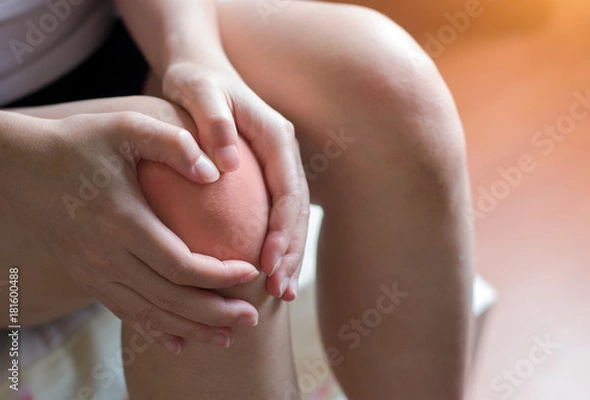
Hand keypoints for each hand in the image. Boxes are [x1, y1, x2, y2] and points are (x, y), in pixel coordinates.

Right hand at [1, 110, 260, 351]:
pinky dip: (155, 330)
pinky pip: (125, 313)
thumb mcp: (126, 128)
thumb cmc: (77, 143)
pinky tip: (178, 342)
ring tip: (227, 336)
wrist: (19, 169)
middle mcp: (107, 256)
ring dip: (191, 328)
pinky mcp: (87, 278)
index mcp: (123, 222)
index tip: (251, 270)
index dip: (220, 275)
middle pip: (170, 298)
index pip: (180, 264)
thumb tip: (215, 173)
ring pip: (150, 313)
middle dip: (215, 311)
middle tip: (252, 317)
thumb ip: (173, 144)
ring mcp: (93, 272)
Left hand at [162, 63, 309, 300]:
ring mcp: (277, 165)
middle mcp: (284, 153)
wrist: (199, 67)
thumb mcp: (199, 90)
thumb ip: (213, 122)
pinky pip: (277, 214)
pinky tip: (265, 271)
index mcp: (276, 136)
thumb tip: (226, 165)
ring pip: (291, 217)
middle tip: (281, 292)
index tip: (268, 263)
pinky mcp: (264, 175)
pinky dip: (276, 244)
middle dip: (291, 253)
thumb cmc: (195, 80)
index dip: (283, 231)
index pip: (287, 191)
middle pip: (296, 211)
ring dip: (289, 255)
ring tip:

■ Aim of the exercise ■
A word-for-word copy of the records is needed, with no pictures carried over.

■ Answer box ■
Hand keypoints for each hand in the image. Boxes are [x1, y1, x2, y2] and points are (x, y), in pixel coordinates.

Right hand at [1, 110, 260, 351]:
pinky dip: (155, 330)
pinky pip: (125, 313)
thumb mcp: (126, 128)
thumb cmc: (77, 143)
pinky tip: (178, 342)
ring tip: (227, 336)
wrist: (19, 169)
middle mcp: (107, 256)
ring dip: (191, 328)
pinky mcp: (87, 278)
index mcp: (123, 222)
index tip: (251, 270)
index dip: (220, 275)
middle pip: (170, 298)
index pip: (180, 264)
thumb tip: (215, 173)
ring pip: (150, 313)
middle dip: (215, 311)
middle tip: (252, 317)
thumb ip: (173, 144)
ring mcp: (93, 272)
Left hand at [162, 63, 309, 300]:
ring mcp: (277, 165)
middle mcp: (284, 153)
wrist: (199, 67)
thumb mcp: (199, 90)
thumb ip: (213, 122)
pinky pip: (277, 214)
pinky tip: (265, 271)
index mcp: (276, 136)
thumb tip: (226, 165)
ring pip: (291, 217)
middle tip: (281, 292)
index tip: (268, 263)
pinky mcp: (264, 175)
pinky dip: (276, 244)
middle dip: (291, 253)
thumb cmc: (195, 80)
index dip: (283, 231)
index pip: (287, 191)
middle pip: (296, 211)
ring dip: (289, 255)
ring tip:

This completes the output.